Monday, April 28, 2014

Birding is Such Sweet Sparrow


Eurasian Tree Sparrow. Normally found overseas a small population is present in the St. Louis area and in nearby areas in Illinois and southeastern Iowa. Its one of the 'Pilgrimage' birds; at some point you make the trip to see them in their limited range just like the Kirtland's Warbler.

So when one shows up in Cape May, a place hardly in need of coercion to go to for birding you know what happens to a powerbirder. And Avian, so much less in need of arm twisting than in the past, was a wiling co-conspirator. Or enabler - depends on your point of view. I inquired of many others but the only takers was the ever so overly enthusiastic Shrimpkee.

We made good time down to the location, and started by checking one of the two locations it had been seen at. Not there, but shortly some others came by and told us it had just been seen at the other. We took a brisk walk over and waited with some others. I passed the time by chatting with an affable chap from Philly, though his accent was distinctly British. I guess the cheese-steaks will do that to you.

One thing I didn't do is take my eye off the prize. All too often at a 'stake-out' folks degenerate into war-story groups, recounting tales of when they saw this and that, and the time they were so absorbed in conversation that they didn't notice the Harpy Eagle that carried off their child.

With my ears in conversation but my eyes trained on the trees and feeders where the bird had been, I was rewarded by spotting the bird and getting the others on it. Yay! ABA bird # 697!

Eurasian Tree Sparrow [ on left ]

My impression from the field guides was that the bird would be painfully similar to the dreaded House Sparrow. In actuality, it looked quite different, and dramatically so such that it's difference leaped out at you. The back was a light tan vs the dark back of the HOSP. The head was distinctly brown, vs the grey head of the HOSP. and the nice cheek spot. Yes!

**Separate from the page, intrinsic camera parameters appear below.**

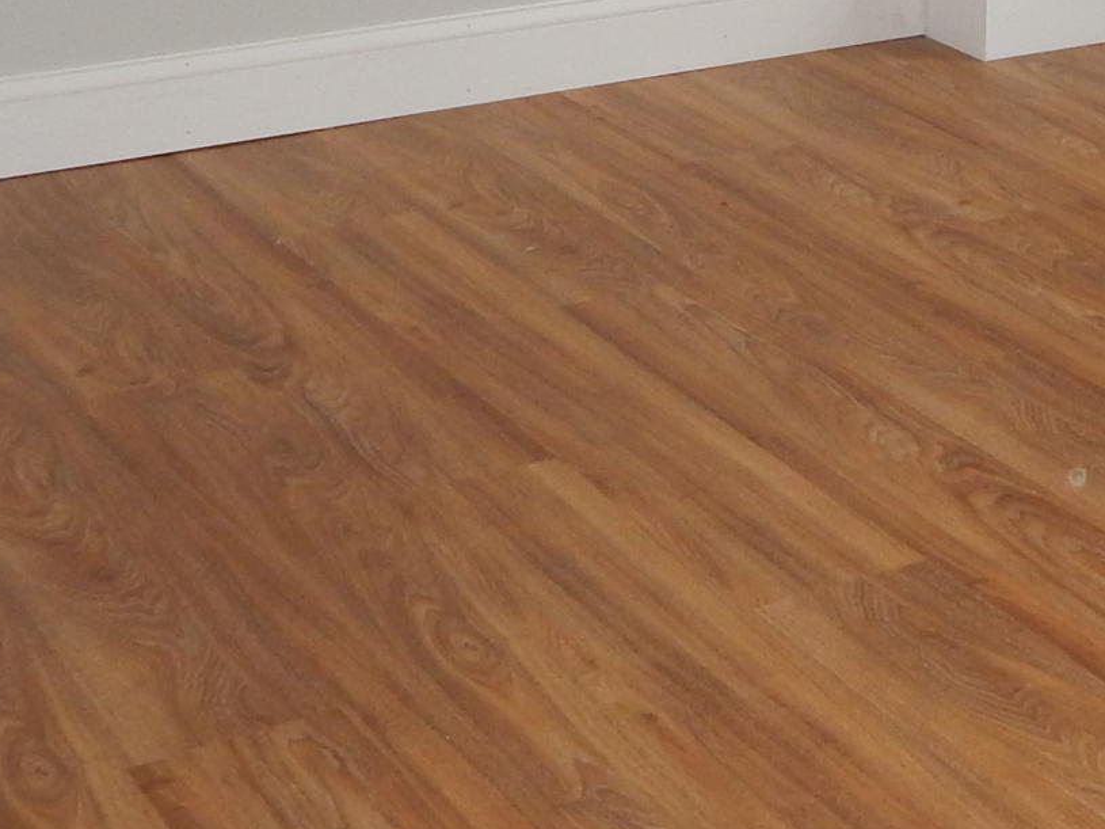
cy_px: -453
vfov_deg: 14.8
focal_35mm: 92
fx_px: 2936
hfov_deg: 20.8
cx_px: 1014
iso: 200
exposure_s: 1/30
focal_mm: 4.5
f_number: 3.1
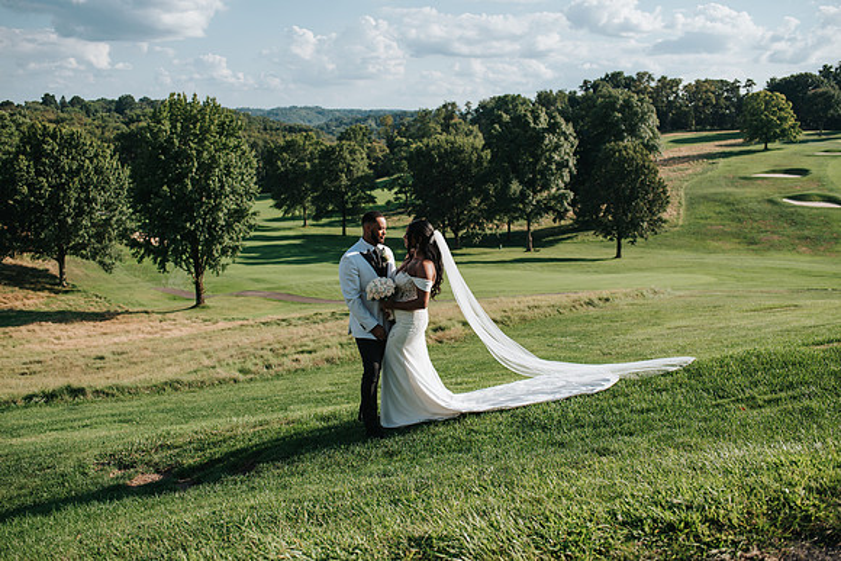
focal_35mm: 35
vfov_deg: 37.7
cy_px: 280
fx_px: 822
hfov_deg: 54.2
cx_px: 420
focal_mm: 35
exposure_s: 1/1250
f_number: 3.2
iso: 100
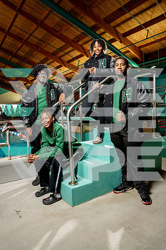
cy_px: 125
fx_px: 173
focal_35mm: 25
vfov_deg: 71.5
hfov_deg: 51.3
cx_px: 83
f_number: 6.3
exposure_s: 1/250
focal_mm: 25
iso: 640
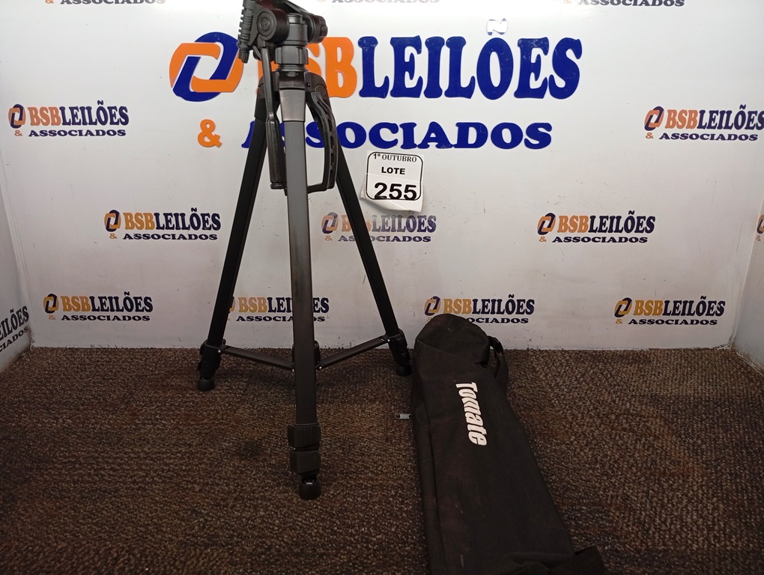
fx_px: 597
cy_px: 288
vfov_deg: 51.5
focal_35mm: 27
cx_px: 382
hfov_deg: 65.2
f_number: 1.8
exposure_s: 1/30
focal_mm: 3.98
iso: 252
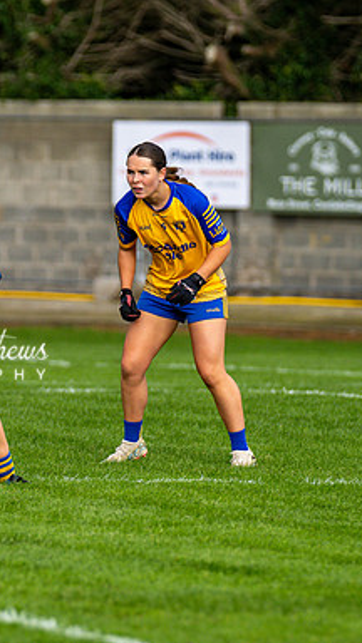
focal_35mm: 462
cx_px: -65
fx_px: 7884
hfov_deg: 2.6
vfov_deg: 4.7
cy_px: 322
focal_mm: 195
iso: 250
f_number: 2.8
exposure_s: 1/3200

We walked over to the light house to use the facilities, and after Shrimpkee noticed the Purple Martin Gourds, I then spotted one flying over the parking lot. By the hawk watch we had our first Pine Warbler and a smattering of ducks in the various ponds.

We then headed over to the beach for a mid day ensnackulation, after which we found Laughing Gulls, Bonaparte's Gulls, and Fortster's Terns, as well as lots of Red-throated Loons [ perhaps all the ones that seemed to be missing from LI's shores?] and some Scoters.

By this point it was clear that we picked a good day to be out birding, as it seemed that every time we looked we found more and more species. The trend continued at the 'beanery' where we had Pine, Prairie, and Myrtle Warblers. Overhead we had Rough-winged, Barn, and Tree Swallows.

We made a stop at Stone Harbor where we got Piping Plover, OysterCatcher and Snowy Owl, as well as hundreds of Dunlin and Sanderling on the beach.

Our next stop was Brigantine where we had more ducks, and Bluebirds. All in all a great day to be out birding, finishing the day with almost 90 species! And lets not forget, lifer!